Jamil menuturkan, warga yang merasa dirugikan lebih dahulu menempuh upaya administratif untuk memastikan ada atau tidaknya pelanggaran yang dilakukan pemerintah.
Apabila melalui upaya administratif tuntutan warga telah dipenuhi pemerintah. Maka tambah dia persoalan dapat dianggap selesai.
Kendati begitu, jika warga masih merasa dirugikan, perkara tersebut dapat dibawa ke Pengadilan Tata Usaha Negara (PTUN).
"Di PTUN juga dimungkinkan adanya tuntutan ganti rugi melalui putusan pengadilan," ujarnya.
Selain melalui PTUN, Jamil menyebut warga juga dapat mengajukan gugatan perdata ke Pengadilan Negeri (PN) dengan dasar perbuatan melawan hukum.
Menurutnya, meskipun Undang-Undang Nomor 30 Tahun 2014 tentang Administrasi Pemerintahan menempatkan sengketa tindakan pemerintah dalam ranah PTUN, praktiknya masih ada masyarakat yang memilih jalur perdata di PN.
"Masih banyak yang kemudian mencoba menggugat ke Pengadilan Negeri dengan tuntutan perdata. Itu juga dimungkinkan," katanya.
Jamil menambahkan, perbedaan pilihan jalur hukum biasanya didasarkan pada karakter pelanggaran yang terjadi.

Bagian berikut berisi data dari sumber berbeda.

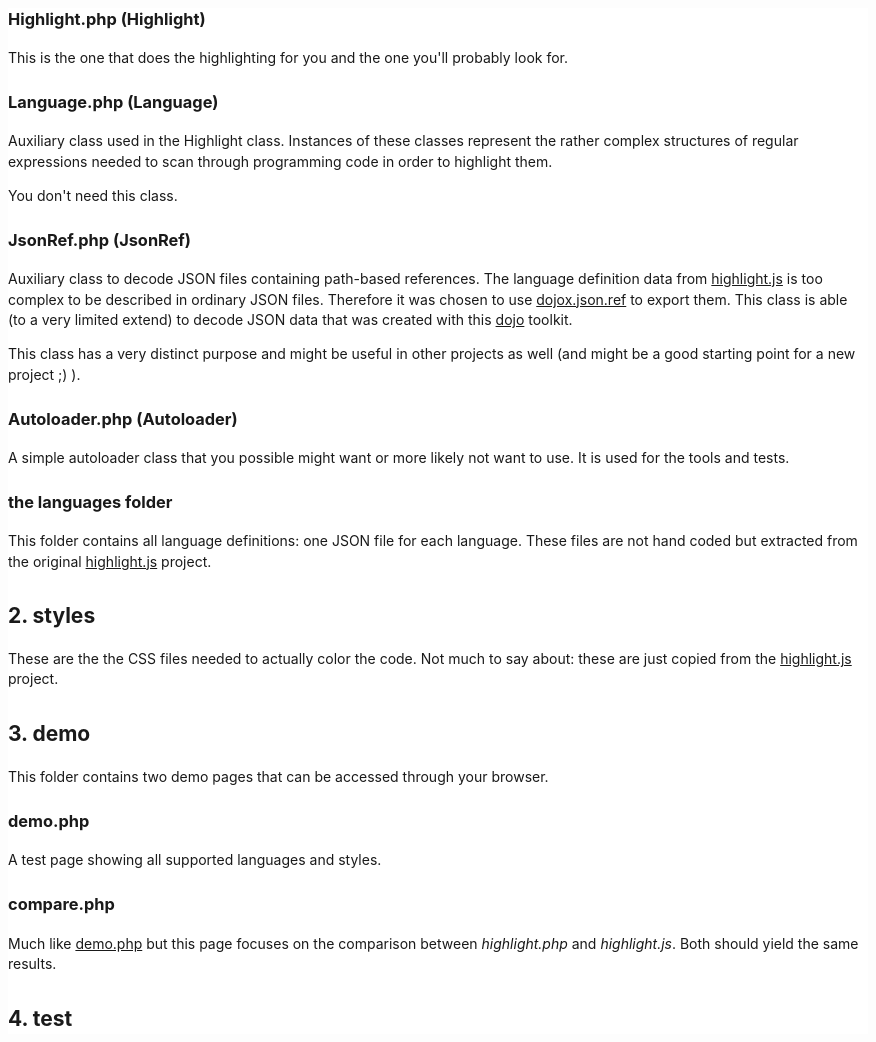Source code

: ### Highlight.php (Highlight)

This is the one that does the highlighting for you and the one you'll probably look for.

### Language.php (Language)

Auxiliary class used in the Highlight class. Instances of these classes represent the rather complex structures of regular expressions needed to scan through programming code in order to highlight them.

You don't need this class.

### JsonRef.php (JsonRef)

Auxiliary class to decode JSON files containing path-based references. The language definition data from [highlight.js](http://www.highlightjs.org) is too complex to be described in ordinary JSON files. Therefore it was chosen to use [dojox.json.ref](https://dojotoolkit.org/reference-guide/1.9/dojox/json/ref.html) to export them. This class is able (to a very limited extend) to decode JSON data that was created with this [dojo](https://dojotoolkit.org) toolkit.

This class has a very distinct purpose and might be useful in other projects as well (and might be a good starting point for a new project ;) ).

### Autoloader.php (Autoloader)

A simple autoloader class that you possible might want or more likely not want to use. It is used for the tools and tests.

### the languages folder

This folder contains all language definitions: one JSON file for each language. These files are not hand coded but extracted from the original [highlight.js](http://www.highlightjs.org) project.

## 2. styles

These are the the CSS files needed to actually color the code. Not much to say about: these are just copied from the [highlight.js](https://github.com/isagalaev/highlight.js/tree/master/src/styles) project.

## 3. demo

This folder contains two demo pages that can be accessed through your browser.

### demo.php

A test page showing all supported languages and styles.

### compare.php

Much like [demo.php](#demo-php) but this page focuses on the comparison between _highlight.php_ and _highlight.js_. Both should yield the same results.

## 4. test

Jika pelanggaran berkaitan langsung dengan aturan administrasi pemerintahan yang tertulis, maka lebih tepat diselesaikan melalui PTUN.
Namun jika dianggap sebagai perbuatan melawan hukum secara umum, sebagian pihak memilih menempuh jalur perdata di PN.
"Kalau pelanggaran itu nyata melanggar aturan-aturan yang sudah tertulis, maka masuk ke Pengadilan Tata Usaha Negara. Tetapi ada juga yang menggunakan jalur perdata melalui Pengadilan Negeri," beber Jamil.